法律具有社会性,司法应当以特定的社会为基础。司法办案只有符合特定社会生活背景下的“情”与“理”,即“通情达理”,得到社会公众认同,法律规范的有效性才能得到维持,法律的存在才有意义。
法律规范是相对僵化的,而社会生活之树常青。在遵循法律规范的前提下,以是否“通情达理”判断司法办案是否合理,能最大限度地保证司法办案的公平正义性与妥当性,使办案结果最大限度地“接地气”,进而被社会公众所普遍接受。如果司法办案脱离对社会生活现实的考量,一味排斥社会生活的常情常理在办案中的必要调节作用,机械教条地死抠法律条文,片面追求所谓的司法纯粹和技巧,案件的处理结果可能既不“通情”也不“达理”。特别是在遇到疑难复杂案件时,司法者不妨在法律的框架下返璞归真,用是否“通情达理”的标准去辨明是非,公正而妥当地处理案件。
在司法办案过程中,尤其在进行价值判断时应当考虑社会常情和社会常理,以其作为判断的基础,使司法判断的结果“通情达理”。在当下,如果在司法办案中极端排斥社会生活的常情常理,不仅案件的处理结果不会“通情达理”,也不利于依法治国进程的推进。在刑事司法实践活动中,有观点认为,运用社会生活的常情常理会与罪刑法定原则相悖。其实,代表社会一般价值观念的常情常理不一定意味着损害罪刑法定原则;相反,在很多情况下,运用一般社会生活的常情常理有利于罪刑法定原则的实现,有利于案件的公正判断与妥当处理。

▶ 任务要求:
a - 根据这段关于司法与常情常理的文字,说明司法办案为何要做到“通情达理”,用一到三句话作答。
b - 请依据这段关于司法与常情常理的文字回答下列问题:
(i) 文中说法律规范相对僵化,与之对照的是什么?
(ii) 遇到疑难复杂案件时,文中认为司法者不妨怎样做?
(iii) 在刑事司法实践中,有观点认为运用常情常理会与哪一原则相悖?

▶ 存储数据:

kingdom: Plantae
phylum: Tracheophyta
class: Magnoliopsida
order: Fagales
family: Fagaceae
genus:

▶ 参考答案:
a - 文中指出,法律具有社会性,司法应当以特定的社会为基础。司法办案只有符合特定社会生活背景下的“情”与“理”,得到社会公众认同,法律规范的有效性才能得到维持,法律的存在才有意义。

b -
(i) 社会生活之树常青。
(ii) 在法律的框架下返璞归真,用是否“通情达理”的标准去辨明是非,公正而妥当地处理案件。
(iii) 罪刑法定原则。